Texto revisto, publicado antes em 12 de setembro, 2011.

sexta-feira, 22 de abril de 2016

Paiuia

Jorge Finatto

photo: jfinatto
 
Quando eu era criança, tinha medo-pânico de cortar o cabelo. O drama se estendeu até os cinco anos mais ou menos. Era um medo primitivo, das cavernas, pavor ancestral dos raios e do trovão.
 
Quando o avô me levava ao barbeiro, na ruazinha central de Passo dos Ausentes, aquilo era um suplício.
 
Havia na cidade um homem que vivia na rua. Vestia sempre um casacão de lã, fosse inverno ou verão, tinha longos cabelos cor de cobre, uma cara amarrotada, chupada, fustigada pelo sol e pelo vento.

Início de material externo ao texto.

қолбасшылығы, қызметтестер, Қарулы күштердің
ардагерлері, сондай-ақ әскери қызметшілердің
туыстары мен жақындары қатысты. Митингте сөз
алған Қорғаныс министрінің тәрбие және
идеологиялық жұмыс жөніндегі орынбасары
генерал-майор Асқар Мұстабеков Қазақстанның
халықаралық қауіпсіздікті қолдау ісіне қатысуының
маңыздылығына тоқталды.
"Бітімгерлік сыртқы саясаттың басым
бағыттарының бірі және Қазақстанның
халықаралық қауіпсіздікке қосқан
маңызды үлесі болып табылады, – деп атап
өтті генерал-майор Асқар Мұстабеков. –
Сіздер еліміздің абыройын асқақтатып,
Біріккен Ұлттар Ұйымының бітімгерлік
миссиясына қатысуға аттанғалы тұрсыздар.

Sobrevivia ele com os trocados que ganhava pelas momices e mugangas que fazia aos passantes nas calçadas, onde instalava seu escritório de saltimbanco.
 
O nome dele era Paiuia.
 
Para amenizar a sessão de tortura, o avô contratava Paiuia para distrair-me junto à cadeira do barbeiro. Ele conseguia me acalmar menos pelos trejeitos que fazia do que pela sua feiura. Eu ficava impressionado com o fato de alguém tão feio ser ao mesmo tempo tão alegre.
 
Eu já não chorava nem sofria como antes, deixava o barbeiro fazer seu trabalho. Com sua arte humilde, Paiuia me consolava no sofrimento. Acaso não será esta a sublime missão de todo artista?
 
No dias difíceis, recordo com ternura de Paiuia, que não está mais neste mundo para me dar consolo com suas momices. Hoje percebo que a beleza que ele tinha era invisível ao olhar. Ele a carregava luminosa dentro da alma e com todos compartilhava generosamente.